The Whispers sang for the launch of Washington University's Leading Together Campaign, a multibillion-dollar fundraiser to aid the expanding university. They also sang to help the Boatload of Toys fundraiser, a charity event for St. Louis children hosted by 93.7 St. Louis, with Mason and Remy. They have also sung for the WUSTL Founder's Day ball on multiple occasions, which has been attended by Robert Gates, John Huntsman, and Anderson Cooper.

==Albums==
- Watercolors (1994)
  - I Can't Make You Love Me (track 3) has been reviewed as "a sharply performed, smartly arranged, and emotionally stirring number that made substantial improvements on the original recording."
- Three A.M. And Nowhere To Go (1996)
  - Spin the Bottle (track 11) has been praised as having "Great solos. Great blend. Crystal clear arrangements. Bright and spirited performances."

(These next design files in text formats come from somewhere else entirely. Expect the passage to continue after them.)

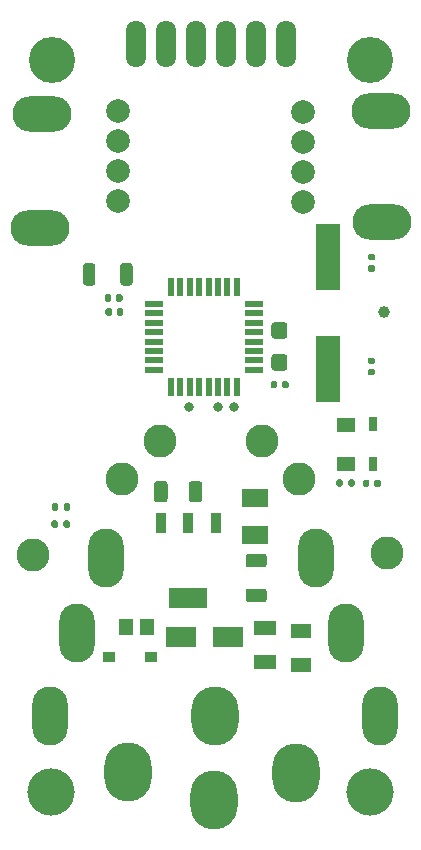
<source format=gbr>
%TF.GenerationSoftware,KiCad,Pcbnew,(5.1.10)-1*%
%TF.CreationDate,2021-10-24T01:14:23+05:30*%
%TF.ProjectId,Modbus_IO_Board,4d6f6462-7573-45f4-994f-5f426f617264,rev?*%
%TF.SameCoordinates,Original*%
%TF.FileFunction,Soldermask,Top*%
%TF.FilePolarity,Negative*%
%FSLAX46Y46*%
G04 Gerber Fmt 4.6, Leading zero omitted, Abs format (unit mm)*
G04 Created by KiCad (PCBNEW (5.1.10)-1) date 2021-10-24 01:14:23*
%MOMM*%
%LPD*%
G01*
G04 APERTURE LIST*
%ADD10C,3.900000*%
%ADD11C,4.000000*%
%ADD12C,2.800000*%
%ADD13C,2.000000*%
%ADD14O,3.000000X5.000000*%
%ADD15R,1.500000X0.600000*%
%ADD16R,0.600000X1.500000*%
%ADD17R,2.100000X5.600000*%
%ADD18C,0.800000*%
%ADD19O,5.000000X3.000000*%
%ADD20O,4.000000X5.000000*%
%ADD21R,1.050000X0.850000*%
%ADD22R,0.750000X1.200000*%
%ADD23R,1.650000X1.150000*%
%ADD24O,1.700000X4.000000*%
%ADD25R,1.900000X1.300000*%
%ADD26R,1.150000X1.470000*%
%ADD27R,3.200000X1.750000*%
%ADD28R,0.950000X1.750000*%
%ADD29R,1.800000X1.200000*%
%ADD30R,2.250000X1.650000*%
%ADD31C,1.000000*%
%ADD32R,2.500000X1.800000*%
G04 APERTURE END LIST*
D10*
%TO.C,H1*%
X131830000Y-60750000D03*
%TD*%
%TO.C,H2*%
X158750000Y-60760000D03*
%TD*%
D11*
%TO.C,H4*%
X158770000Y-122700000D03*
%TD*%
%TO.C,H3*%
X131740000Y-122710000D03*
%TD*%
D12*
%TO.C,TP9*%
X140970000Y-92964000D03*
%TD*%
%TO.C,B*%
X137750000Y-96180000D03*
%TD*%
D13*
%TO.C,I-3*%
X137439400Y-70154800D03*
%TD*%
%TO.C,I-1*%
X137439400Y-65074800D03*
%TD*%
%TO.C,I-2*%
X137439400Y-67614800D03*
%TD*%
%TO.C,I-4*%
X137439400Y-72694800D03*
%TD*%
%TO.C,O-4*%
X153060400Y-72771000D03*
%TD*%
%TO.C,O-3*%
X153060400Y-70231000D03*
%TD*%
%TO.C,O-2*%
X153060400Y-67691000D03*
%TD*%
%TO.C,O-1*%
X153060400Y-65151000D03*
%TD*%
D14*
%TO.C,TP11*%
X154178000Y-102870000D03*
%TD*%
%TO.C,12V*%
X156718000Y-109230000D03*
%TD*%
%TO.C,TP15*%
X136398000Y-102870000D03*
%TD*%
%TO.C,12V*%
X133920000Y-109230000D03*
%TD*%
D12*
%TO.C,B*%
X152760000Y-96220000D03*
%TD*%
%TO.C,A*%
X149606000Y-92964000D03*
%TD*%
D15*
%TO.C,IC1*%
X148920000Y-86970000D03*
X148920000Y-86170000D03*
X148920000Y-85370000D03*
X148920000Y-84570000D03*
X148920000Y-83770000D03*
X148920000Y-82970000D03*
X148920000Y-82170000D03*
X148920000Y-81370000D03*
D16*
X147470000Y-79920000D03*
X146670000Y-79920000D03*
X145870000Y-79920000D03*
X145070000Y-79920000D03*
X144270000Y-79920000D03*
X143470000Y-79920000D03*
X142670000Y-79920000D03*
X141870000Y-79920000D03*
D15*
X140420000Y-81370000D03*
X140420000Y-82170000D03*
X140420000Y-82970000D03*
X140420000Y-83770000D03*
X140420000Y-84570000D03*
X140420000Y-85370000D03*
X140420000Y-86170000D03*
X140420000Y-86970000D03*
D16*
X141870000Y-88420000D03*
X142670000Y-88420000D03*
X143470000Y-88420000D03*
X144270000Y-88420000D03*
X145070000Y-88420000D03*
X145870000Y-88420000D03*
X146670000Y-88420000D03*
X147470000Y-88420000D03*
%TD*%
D17*
%TO.C,Y1*%
X155180000Y-77410000D03*
X155180000Y-86910000D03*
%TD*%
D18*
%TO.C,TP18*%
X147219200Y-90079200D03*
%TD*%
%TO.C,RX*%
X145870000Y-90100000D03*
%TD*%
D19*
%TO.C,e*%
X130960000Y-65330000D03*
%TD*%
%TO.C,e*%
X159660000Y-65060000D03*
%TD*%
%TO.C,e*%
X159720000Y-74422000D03*
%TD*%
D20*
%TO.C,*%
X138266400Y-121037600D03*
%TD*%
%TO.C,*%
X152490400Y-121101100D03*
%TD*%
%TO.C,*%
X145505400Y-123403100D03*
%TD*%
D14*
%TO.C,*%
X131607000Y-116287800D03*
%TD*%
D20*
%TO.C,*%
X145607000Y-116287800D03*
%TD*%
D14*
%TO.C,*%
X159607000Y-116287800D03*
%TD*%
D21*
%TO.C,D3*%
X136630000Y-111252000D03*
X140230000Y-111252000D03*
%TD*%
D22*
%TO.C,D2*%
X158960000Y-91570000D03*
X158960000Y-94970000D03*
%TD*%
D23*
%TO.C,D1*%
X156680000Y-94940000D03*
X156680000Y-91640000D03*
%TD*%
D18*
%TO.C,EN*%
X143440000Y-90100000D03*
%TD*%
%TO.C,C3*%
G36*
G01*
X151495001Y-84330000D02*
X150644999Y-84330000D01*
G75*
G02*
X150395000Y-84080001I0J249999D01*
G01*
X150395000Y-83179999D01*
G75*
G02*
X150644999Y-82930000I249999J0D01*
G01*
X151495001Y-82930000D01*
G75*
G02*
X151745000Y-83179999I0J-249999D01*
G01*
X151745000Y-84080001D01*
G75*
G02*
X151495001Y-84330000I-249999J0D01*
G01*
G37*
G36*
G01*
X151495001Y-87030000D02*
X150644999Y-87030000D01*
G75*
G02*
X150395000Y-86780001I0J249999D01*
G01*
X150395000Y-85879999D01*
G75*
G02*
X150644999Y-85630000I249999J0D01*
G01*
X151495001Y-85630000D01*
G75*
G02*
X151745000Y-85879999I0J-249999D01*
G01*
X151745000Y-86780001D01*
G75*
G02*
X151495001Y-87030000I-249999J0D01*
G01*
G37*
%TD*%
%TO.C,C7*%
G36*
G01*
X158700000Y-78100000D02*
X159040000Y-78100000D01*
G75*
G02*
X159180000Y-78240000I0J-140000D01*
G01*
X159180000Y-78520000D01*
G75*
G02*
X159040000Y-78660000I-140000J0D01*
G01*
X158700000Y-78660000D01*
G75*
G02*
X158560000Y-78520000I0J140000D01*
G01*
X158560000Y-78240000D01*
G75*
G02*
X158700000Y-78100000I140000J0D01*
G01*
G37*
G36*
G01*
X158700000Y-77140000D02*
X159040000Y-77140000D01*
G75*
G02*
X159180000Y-77280000I0J-140000D01*
G01*
X159180000Y-77560000D01*
G75*
G02*
X159040000Y-77700000I-140000J0D01*
G01*
X158700000Y-77700000D01*
G75*
G02*
X158560000Y-77560000I0J140000D01*
G01*
X158560000Y-77280000D01*
G75*
G02*
X158700000Y-77140000I140000J0D01*
G01*
G37*
%TD*%
%TO.C,C6*%
G36*
G01*
X159030000Y-86480000D02*
X158690000Y-86480000D01*
G75*
G02*
X158550000Y-86340000I0J140000D01*
G01*
X158550000Y-86060000D01*
G75*
G02*
X158690000Y-85920000I140000J0D01*
G01*
X159030000Y-85920000D01*
G75*
G02*
X159170000Y-86060000I0J-140000D01*
G01*
X159170000Y-86340000D01*
G75*
G02*
X159030000Y-86480000I-140000J0D01*
G01*
G37*
G36*
G01*
X159030000Y-87440000D02*
X158690000Y-87440000D01*
G75*
G02*
X158550000Y-87300000I0J140000D01*
G01*
X158550000Y-87020000D01*
G75*
G02*
X158690000Y-86880000I140000J0D01*
G01*
X159030000Y-86880000D01*
G75*
G02*
X159170000Y-87020000I0J-140000D01*
G01*
X159170000Y-87300000D01*
G75*
G02*
X159030000Y-87440000I-140000J0D01*
G01*
G37*
%TD*%
%TO.C,C5*%
G36*
G01*
X136830000Y-80710000D02*
X136830000Y-81050000D01*
G75*
G02*
X136690000Y-81190000I-140000J0D01*
G01*
X136410000Y-81190000D01*
G75*
G02*
X136270000Y-81050000I0J140000D01*
G01*
X136270000Y-80710000D01*
G75*
G02*
X136410000Y-80570000I140000J0D01*
G01*
X136690000Y-80570000D01*
G75*
G02*
X136830000Y-80710000I0J-140000D01*
G01*
G37*
G36*
G01*
X137790000Y-80710000D02*
X137790000Y-81050000D01*
G75*
G02*
X137650000Y-81190000I-140000J0D01*
G01*
X137370000Y-81190000D01*
G75*
G02*
X137230000Y-81050000I0J140000D01*
G01*
X137230000Y-80710000D01*
G75*
G02*
X137370000Y-80570000I140000J0D01*
G01*
X137650000Y-80570000D01*
G75*
G02*
X137790000Y-80710000I0J-140000D01*
G01*
G37*
%TD*%
%TO.C,C4*%
G36*
G01*
X137300000Y-82240000D02*
X137300000Y-81900000D01*
G75*
G02*
X137440000Y-81760000I140000J0D01*
G01*
X137720000Y-81760000D01*
G75*
G02*
X137860000Y-81900000I0J-140000D01*
G01*
X137860000Y-82240000D01*
G75*
G02*
X137720000Y-82380000I-140000J0D01*
G01*
X137440000Y-82380000D01*
G75*
G02*
X137300000Y-82240000I0J140000D01*
G01*
G37*
G36*
G01*
X136340000Y-82240000D02*
X136340000Y-81900000D01*
G75*
G02*
X136480000Y-81760000I140000J0D01*
G01*
X136760000Y-81760000D01*
G75*
G02*
X136900000Y-81900000I0J-140000D01*
G01*
X136900000Y-82240000D01*
G75*
G02*
X136760000Y-82380000I-140000J0D01*
G01*
X136480000Y-82380000D01*
G75*
G02*
X136340000Y-82240000I0J140000D01*
G01*
G37*
%TD*%
%TO.C,C2*%
G36*
G01*
X150880000Y-88050000D02*
X150880000Y-88390000D01*
G75*
G02*
X150740000Y-88530000I-140000J0D01*
G01*
X150460000Y-88530000D01*
G75*
G02*
X150320000Y-88390000I0J140000D01*
G01*
X150320000Y-88050000D01*
G75*
G02*
X150460000Y-87910000I140000J0D01*
G01*
X150740000Y-87910000D01*
G75*
G02*
X150880000Y-88050000I0J-140000D01*
G01*
G37*
G36*
G01*
X151840000Y-88050000D02*
X151840000Y-88390000D01*
G75*
G02*
X151700000Y-88530000I-140000J0D01*
G01*
X151420000Y-88530000D01*
G75*
G02*
X151280000Y-88390000I0J140000D01*
G01*
X151280000Y-88050000D01*
G75*
G02*
X151420000Y-87910000I140000J0D01*
G01*
X151700000Y-87910000D01*
G75*
G02*
X151840000Y-88050000I0J-140000D01*
G01*
G37*
%TD*%
%TO.C,C1*%
G36*
G01*
X159090000Y-96750000D02*
X159090000Y-96410000D01*
G75*
G02*
X159230000Y-96270000I140000J0D01*
G01*
X159510000Y-96270000D01*
G75*
G02*
X159650000Y-96410000I0J-140000D01*
G01*
X159650000Y-96750000D01*
G75*
G02*
X159510000Y-96890000I-140000J0D01*
G01*
X159230000Y-96890000D01*
G75*
G02*
X159090000Y-96750000I0J140000D01*
G01*
G37*
G36*
G01*
X158130000Y-96750000D02*
X158130000Y-96410000D01*
G75*
G02*
X158270000Y-96270000I140000J0D01*
G01*
X158550000Y-96270000D01*
G75*
G02*
X158690000Y-96410000I0J-140000D01*
G01*
X158690000Y-96750000D01*
G75*
G02*
X158550000Y-96890000I-140000J0D01*
G01*
X158270000Y-96890000D01*
G75*
G02*
X158130000Y-96750000I0J140000D01*
G01*
G37*
%TD*%
%TO.C,R14*%
G36*
G01*
X132786200Y-100217800D02*
X132786200Y-99847800D01*
G75*
G02*
X132921200Y-99712800I135000J0D01*
G01*
X133191200Y-99712800D01*
G75*
G02*
X133326200Y-99847800I0J-135000D01*
G01*
X133326200Y-100217800D01*
G75*
G02*
X133191200Y-100352800I-135000J0D01*
G01*
X132921200Y-100352800D01*
G75*
G02*
X132786200Y-100217800I0J135000D01*
G01*
G37*
G36*
G01*
X131766200Y-100217800D02*
X131766200Y-99847800D01*
G75*
G02*
X131901200Y-99712800I135000J0D01*
G01*
X132171200Y-99712800D01*
G75*
G02*
X132306200Y-99847800I0J-135000D01*
G01*
X132306200Y-100217800D01*
G75*
G02*
X132171200Y-100352800I-135000J0D01*
G01*
X131901200Y-100352800D01*
G75*
G02*
X131766200Y-100217800I0J135000D01*
G01*
G37*
%TD*%
%TO.C,R3*%
G36*
G01*
X132326200Y-98407800D02*
X132326200Y-98777800D01*
G75*
G02*
X132191200Y-98912800I-135000J0D01*
G01*
X131921200Y-98912800D01*
G75*
G02*
X131786200Y-98777800I0J135000D01*
G01*
X131786200Y-98407800D01*
G75*
G02*
X131921200Y-98272800I135000J0D01*
G01*
X132191200Y-98272800D01*
G75*
G02*
X132326200Y-98407800I0J-135000D01*
G01*
G37*
G36*
G01*
X133346200Y-98407800D02*
X133346200Y-98777800D01*
G75*
G02*
X133211200Y-98912800I-135000J0D01*
G01*
X132941200Y-98912800D01*
G75*
G02*
X132806200Y-98777800I0J135000D01*
G01*
X132806200Y-98407800D01*
G75*
G02*
X132941200Y-98272800I135000J0D01*
G01*
X133211200Y-98272800D01*
G75*
G02*
X133346200Y-98407800I0J-135000D01*
G01*
G37*
%TD*%
%TO.C,R1*%
G36*
G01*
X156900000Y-96735000D02*
X156900000Y-96365000D01*
G75*
G02*
X157035000Y-96230000I135000J0D01*
G01*
X157305000Y-96230000D01*
G75*
G02*
X157440000Y-96365000I0J-135000D01*
G01*
X157440000Y-96735000D01*
G75*
G02*
X157305000Y-96870000I-135000J0D01*
G01*
X157035000Y-96870000D01*
G75*
G02*
X156900000Y-96735000I0J135000D01*
G01*
G37*
G36*
G01*
X155880000Y-96735000D02*
X155880000Y-96365000D01*
G75*
G02*
X156015000Y-96230000I135000J0D01*
G01*
X156285000Y-96230000D01*
G75*
G02*
X156420000Y-96365000I0J-135000D01*
G01*
X156420000Y-96735000D01*
G75*
G02*
X156285000Y-96870000I-135000J0D01*
G01*
X156015000Y-96870000D01*
G75*
G02*
X155880000Y-96735000I0J135000D01*
G01*
G37*
%TD*%
D19*
%TO.C,e*%
X130760000Y-74940000D03*
%TD*%
D24*
%TO.C,J1*%
X151638000Y-59352000D03*
X149098000Y-59352000D03*
X146558000Y-59352000D03*
X144018000Y-59352000D03*
X141478000Y-59352000D03*
X138938000Y-59352000D03*
%TD*%
D25*
%TO.C,RV1*%
X149860000Y-111686000D03*
X149860000Y-108786000D03*
%TD*%
D26*
%TO.C,RT1*%
X139818000Y-108712000D03*
X138058000Y-108712000D03*
%TD*%
%TO.C,L1*%
G36*
G01*
X137590000Y-79580001D02*
X137590000Y-78179999D01*
G75*
G02*
X137839999Y-77930000I249999J0D01*
G01*
X138390001Y-77930000D01*
G75*
G02*
X138640000Y-78179999I0J-249999D01*
G01*
X138640000Y-79580001D01*
G75*
G02*
X138390001Y-79830000I-249999J0D01*
G01*
X137839999Y-79830000D01*
G75*
G02*
X137590000Y-79580001I0J249999D01*
G01*
G37*
G36*
G01*
X134440000Y-79580001D02*
X134440000Y-78179999D01*
G75*
G02*
X134689999Y-77930000I249999J0D01*
G01*
X135240001Y-77930000D01*
G75*
G02*
X135490000Y-78179999I0J-249999D01*
G01*
X135490000Y-79580001D01*
G75*
G02*
X135240001Y-79830000I-249999J0D01*
G01*
X134689999Y-79830000D01*
G75*
G02*
X134440000Y-79580001I0J249999D01*
G01*
G37*
%TD*%
D27*
%TO.C,IC2*%
X143360000Y-106270000D03*
D28*
X141060000Y-99970000D03*
X143360000Y-99970000D03*
X145660000Y-99970000D03*
%TD*%
D29*
%TO.C,FB1*%
X152908000Y-109040000D03*
X152908000Y-111940000D03*
%TD*%
%TO.C,C10*%
G36*
G01*
X143394000Y-97932001D02*
X143394000Y-96631999D01*
G75*
G02*
X143643999Y-96382000I249999J0D01*
G01*
X144294001Y-96382000D01*
G75*
G02*
X144544000Y-96631999I0J-249999D01*
G01*
X144544000Y-97932001D01*
G75*
G02*
X144294001Y-98182000I-249999J0D01*
G01*
X143643999Y-98182000D01*
G75*
G02*
X143394000Y-97932001I0J249999D01*
G01*
G37*
G36*
G01*
X140444000Y-97932001D02*
X140444000Y-96631999D01*
G75*
G02*
X140693999Y-96382000I249999J0D01*
G01*
X141344001Y-96382000D01*
G75*
G02*
X141594000Y-96631999I0J-249999D01*
G01*
X141594000Y-97932001D01*
G75*
G02*
X141344001Y-98182000I-249999J0D01*
G01*
X140693999Y-98182000D01*
G75*
G02*
X140444000Y-97932001I0J249999D01*
G01*
G37*
%TD*%
%TO.C,C9*%
G36*
G01*
X148449999Y-105490000D02*
X149750001Y-105490000D01*
G75*
G02*
X150000000Y-105739999I0J-249999D01*
G01*
X150000000Y-106390001D01*
G75*
G02*
X149750001Y-106640000I-249999J0D01*
G01*
X148449999Y-106640000D01*
G75*
G02*
X148200000Y-106390001I0J249999D01*
G01*
X148200000Y-105739999D01*
G75*
G02*
X148449999Y-105490000I249999J0D01*
G01*
G37*
G36*
G01*
X148449999Y-102540000D02*
X149750001Y-102540000D01*
G75*
G02*
X150000000Y-102789999I0J-249999D01*
G01*
X150000000Y-103440001D01*
G75*
G02*
X149750001Y-103690000I-249999J0D01*
G01*
X148449999Y-103690000D01*
G75*
G02*
X148200000Y-103440001I0J249999D01*
G01*
X148200000Y-102789999D01*
G75*
G02*
X148449999Y-102540000I249999J0D01*
G01*
G37*
%TD*%
D30*
%TO.C,C8*%
X149021800Y-97840200D03*
X149021800Y-100940200D03*
%TD*%
D12*
%TO.C,GND*%
X130175000Y-102616000D03*
%TD*%
%TO.C,GND*%
X160147000Y-102489000D03*
%TD*%
D31*
%TO.C,GND*%
X159893000Y-82042000D03*
%TD*%
D32*
%TO.C,D4*%
X142710000Y-109600000D03*
X146710000Y-109600000D03*
%TD*%
M02*

</source>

- Don't Tell My Parents (1998)
- Throw Your Pennies At Someone Else (2000)
- Vested Interest (2000)
- Against the Grain (2000)
- Defrosted (2004)
- Behind Bars (2007)
  - Fix You (the final track) has been reviewed as "a perfect end to a very good album."
- Page 9 (2011)
  - Die Alones (track 7) soloist Ilana Schwartz has been praised as "a specialty", with a uniquely good voice for an Ingrid Michaelson cover
- Wavelength (2015)
- ICCA 2016: The Extended Cuts - EP (2017)
- Oasis (2018)
  - Retrograde (track 9) and White Flag (track 2) were selected as Recorded A Cappella Review Board Tracks of the Year.